Only by following the debugger run very carefully was I able to figure out what happened as it was so far out of the box of any presumptions I might have had coming into the issue that I had to be forced to recognize what was actually taking place by watching the code process through every single step. Took me a while to narrow in on it. I would have thought it was impossible what was actually taking place.

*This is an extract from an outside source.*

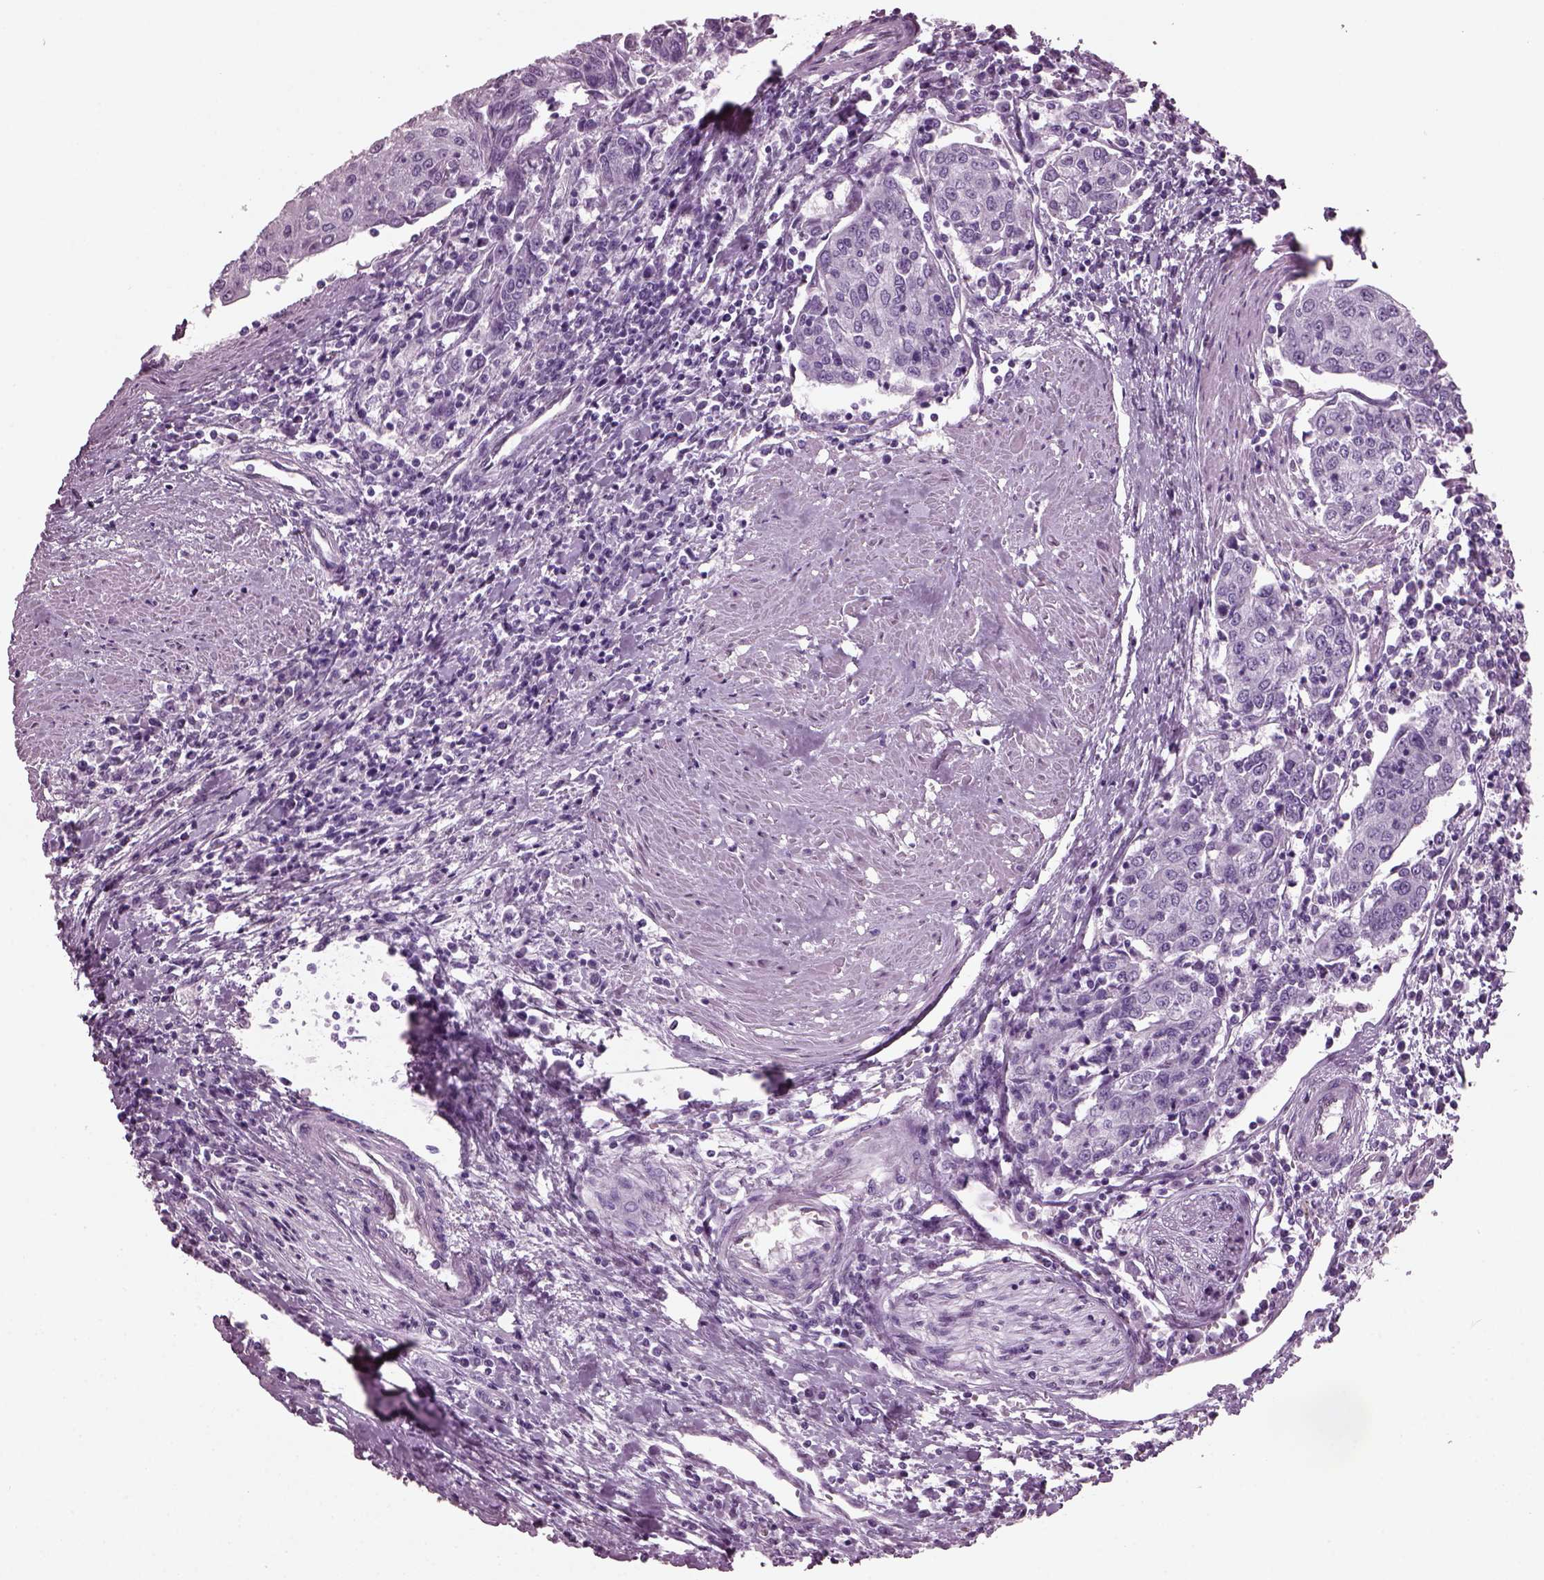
{"staining": {"intensity": "negative", "quantity": "none", "location": "none"}, "tissue": "urothelial cancer", "cell_type": "Tumor cells", "image_type": "cancer", "snomed": [{"axis": "morphology", "description": "Urothelial carcinoma, High grade"}, {"axis": "topography", "description": "Urinary bladder"}], "caption": "Tumor cells show no significant staining in urothelial carcinoma (high-grade).", "gene": "KRTAP3-2", "patient": {"sex": "female", "age": 85}}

In this case, the effort led to deeper analysis of what was happening here:
Code:
void CvPlot::removeUnit(CvUnit* pUnit, bool bUpdate)
{
CLLNode<IDInfo>* pUnitNode;
pUnitNode = headUnitNode();
while (pUnitNode != NULL)
{
if (::getUnit(pUnitNode->m_data) == pUnit)
{
FAssertMsg(::getUnit(pUnitNode->m_data)->at(getX_INLINE(), getY_INLINE()), "The current unit instance is expected to be at getX_INLINE and getY_INLINE");
m_units.deleteNode(pUnitNode);
at m_units.deleteNode(pUnitNode);
Code:
template <class tVARTYPE>
inline CLLNode<tVARTYPE>* CLinkList<tVARTYPE>::deleteNode(CLLNode<tVARTYPE>* pNode)
{
CLLNode<tVARTYPE>* pPrevNode;
CLLNode<tVARTYPE>* pNextNode;
FAssert(pNode != NULL);
pPrevNode = pNode->m_pPrev;
pNextNode = pNode->m_pNext;
if ((pPrevNode != NULL) && (pNextNode != NULL))
{
pPrevNode->m_pNext = pNextNode;
pNextNode->m_pPrev = pPrevNode;
}
When pNextNode also showed up as the same player and unit ID I did a double-take. Could there REALLY be a duplicate unit ID Node??? Sure enough there was. So the easiest 'fix' to correcting this was to back up and adjust removeUnit to:
Code:
while (pUnitNode != NULL)
{
if (::getUnit(pUnitNode->m_data) == pUnit)
{
FAssertMsg(::getUnit(pUnitNode->m_data)->at(getX_INLINE(), getY_INLINE()), "The current unit instance is expected to be at getX_INLINE and getY_INLINE");
m_units.deleteNode(pUnitNode);
/*break;*///TBDebug: It has been found possible that a node may have somehow duplicated itself and thus the plot may have more than 1 of the node. If these duplicates aren't destroyed, we get a crash as well. Best case would be to somehow catch how this gets setup but in the debugging case that discovered this, it likely happened long beforehand. Jumptonearestvalidplot is the suspected culprit as it was an exile that showed the issue.
}
//else
//{
pUnitNode = nextUnitNode(pUnitNode);
//}
}
I'd bet quite a bit that the same thing (a duplicate ID) was happening in the CVSelection remove Unit command in their mod.
Again though, now I need to figure out what happened to create this duplication!
That different OPs and compilers handle the issue differently isn't too surprising really. It's a matter of a difference in what would happen in the loop when it hits a null unit pointer ejecting from the while sequence rather than holding on and hitting a crash due to a null reference. Either that or the gamestate altering problem in their case was based on a random being generated that was varying on one system to the next.